#### WHAT IS EXPECTED
When you come to a picture, pass over it, and set down the entries below exactly.

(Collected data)
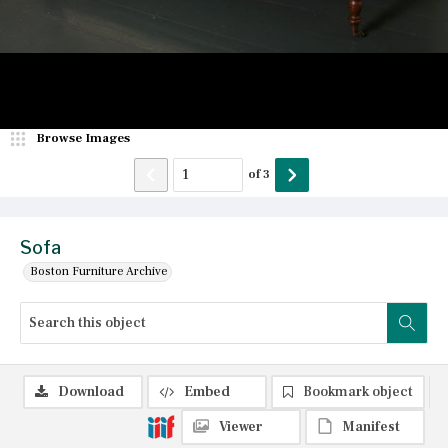
Browse Images
of
3
Sofa
Boston Furniture Archive
Download
Embed
Bookmark object
Viewer
Manifest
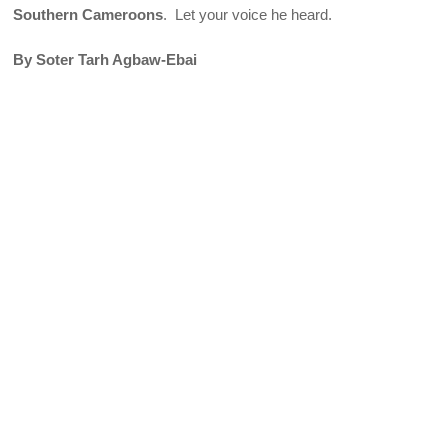
Southern Cameroons
. Let your voice he heard.
By Soter Tarh Agbaw-Ebai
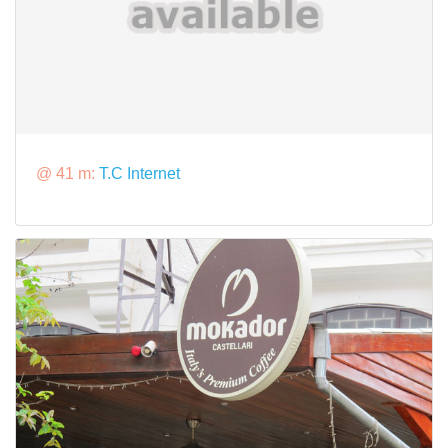
@ 41 m:
T.C Internet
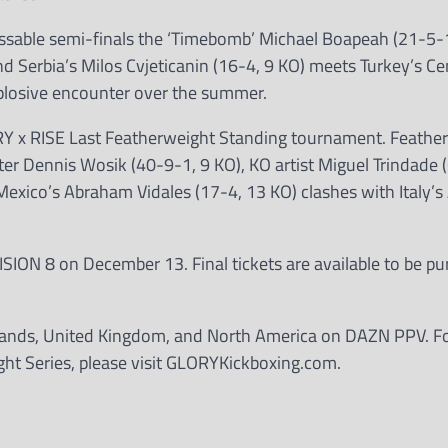
ssable semi-finals the ‘Timebomb’ Michael Boapeah (21-5-1
nd Serbia’s Milos Cvjeticanin (16-4, 9 KO) meets Turkey’s C
explosive encounter over the summer.
ORY x RISE Last Featherweight Standing tournament. Feathe
r Dennis Wosik (40-9-1, 9 KO), KO artist Miguel Trindade 
exico’s Abraham Vidales (17-4, 13 KO) clashes with Italy’s
ISION 8 on December 13. Final tickets are available to be p
erlands, United Kingdom, and North America on DAZN PPV. For
ght Series, please visit GLORYKickboxing.com.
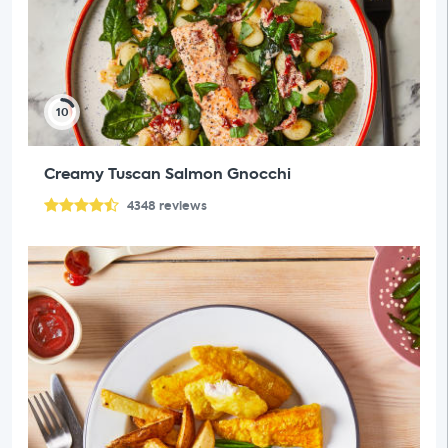
10
Creamy Tuscan Salmon Gnocchi
4348
reviews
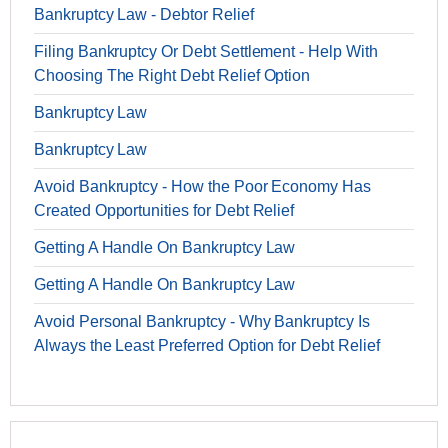
Bankruptcy Law - Debtor Relief
Filing Bankruptcy Or Debt Settlement - Help With
Choosing The Right Debt Relief Option
Bankruptcy Law
Bankruptcy Law
Avoid Bankruptcy - How the Poor Economy Has
Created Opportunities for Debt Relief
Getting A Handle On Bankruptcy Law
Getting A Handle On Bankruptcy Law
Avoid Personal Bankruptcy - Why Bankruptcy Is
Always the Least Preferred Option for Debt Relief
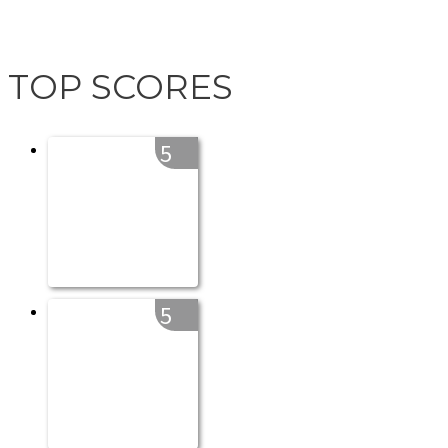
TOP SCORES
5
5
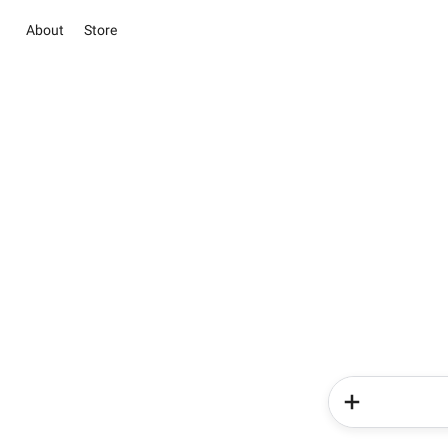
About
Store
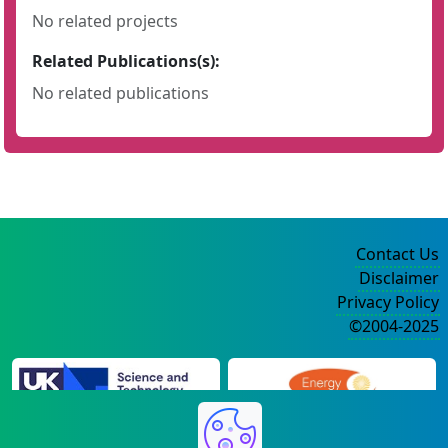
No related projects
Related Publications(s):
No related publications
Contact Us
Disclaimer
Privacy Policy
©2004-2025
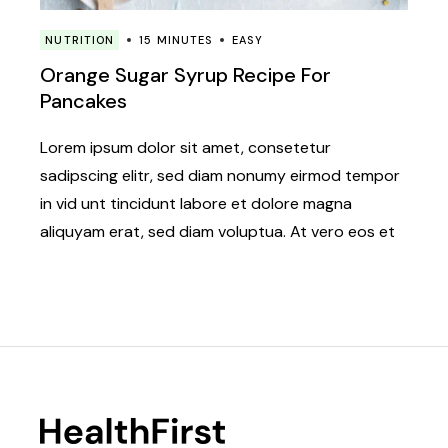
NUTRITION
15 MINUTES
EASY
Orange Sugar Syrup Recipe For
Pancakes
Lorem ipsum dolor sit amet, consetetur
sadipscing elitr, sed diam nonumy eirmod tempor
in vid unt tincidunt labore et dolore magna
aliquyam erat, sed diam voluptua. At vero eos et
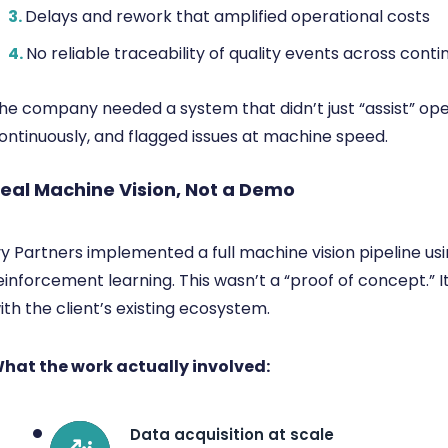
3.
Delays and rework that amplified operational costs
4.
No reliable traceability of quality events across conti
he company needed a system that didn’t just “assist” ope
ontinuously, and flagged issues at machine speed.
eal Machine Vision, Not a Demo
vy Partners implemented a full machine vision pipeline u
einforcement learning. This wasn’t a “proof of concept.” 
ith the client’s existing ecosystem.
hat the work actually involved:
Data acquisition at scale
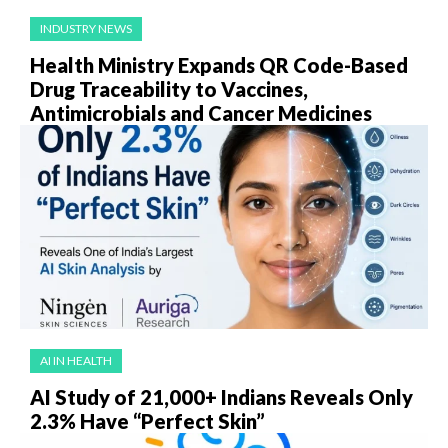
INDUSTRY NEWS
Health Ministry Expands QR Code-Based
Drug Traceability to Vaccines,
Antimicrobials and Cancer Medicines
AI IN HEALTH
AI Study of 21,000+ Indians Reveals Only
2.3% Have “Perfect Skin”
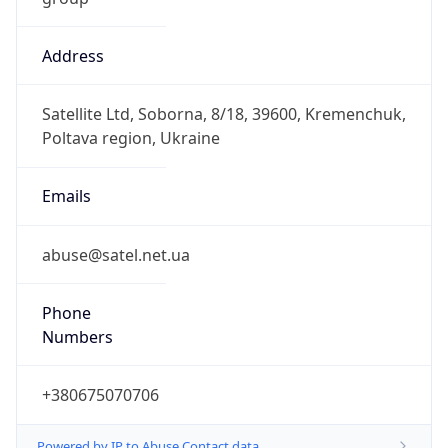
Address
Satellite Ltd, Soborna, 8/18, 39600, Kremenchuk,
Poltava region, Ukraine
Emails
abuse@satel.net.ua
Phone
Numbers
+380675070706
Powered by IP to Abuse Contact data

#### EXPECTED ANSWER
Browse Images
of
3
Sofa
Boston Furniture Archive
Download
Embed
Bookmark object
Viewer
Manifest
Southern Cameroons
. Let your voice he heard.
By Soter Tarh Agbaw-Ebai
@ 41 m:
T.C Internet
ssable semi-finals the ‘Timebomb’ Michael Boapeah (21-5-1
nd Serbia’s Milos Cvjeticanin (16-4, 9 KO) meets Turkey’s C
explosive encounter over the summer.
ORY x RISE Last Featherweight Standing tournament. Feathe
r Dennis Wosik (40-9-1, 9 KO), KO artist Miguel Trindade 
exico’s Abraham Vidales (17-4, 13 KO) clashes with Italy’s
ISION 8 on December 13. Final tickets are available to be p
erlands, United Kingdom, and North America on DAZN PPV. For
ght Series, please visit GLORYKickboxing.com.
10
Creamy Tuscan Salmon Gnocchi
4348
reviews
Bankruptcy Law - Debtor Relief
Filing Bankruptcy Or Debt Settlement - Help With
Choosing The Right Debt Relief Option
Bankruptcy Law
Bankruptcy Law
Avoid Bankruptcy - How the Poor Economy Has
Created Opportunities for Debt Relief
Getting A Handle On Bankruptcy Law
Getting A Handle On Bankruptcy Law
Avoid Personal Bankruptcy - Why Bankruptcy Is
Always the Least Preferred Option for Debt Relief
TOP SCORES
5
5
About
Store
No related projects
Related Publications(s):
No related publications
Contact Us
Disclaimer
Privacy Policy
©2004-2025
NUTRITION
15 MINUTES
EASY
Orange Sugar Syrup Recipe For
Pancakes
Lorem ipsum dolor sit amet, consetetur
sadipscing elitr, sed diam nonumy eirmod tempor
in vid unt tincidunt labore et dolore magna
aliquyam erat, sed diam voluptua. At vero eos et
3.
Delays and rework that amplified operational costs
4.
No reliable traceability of quality events across conti
he company needed a system that didn’t just “assist” ope
ontinuously, and flagged issues at machine speed.
eal Machine Vision, Not a Demo
vy Partners implemented a full machine vision pipeline u
einforcement learning. This wasn’t a “proof of concept.” 
ith the client’s existing ecosystem.
hat the work actually involved:
Data acquisition at scale
INDUSTRY NEWS
Health Ministry Expands QR Code-Based
Drug Traceability to Vaccines,
Antimicrobials and Cancer Medicines
AI IN HEALTH
AI Study of 21,000+ Indians Reveals Only
2.3% Have “Perfect Skin”
Address
Satellite Ltd, Soborna, 8/18, 39600, Kremenchuk,
Poltava region, Ukraine
Emails
abuse@satel.net.ua
Phone
Numbers
+380675070706
Powered by IP to Abuse Contact data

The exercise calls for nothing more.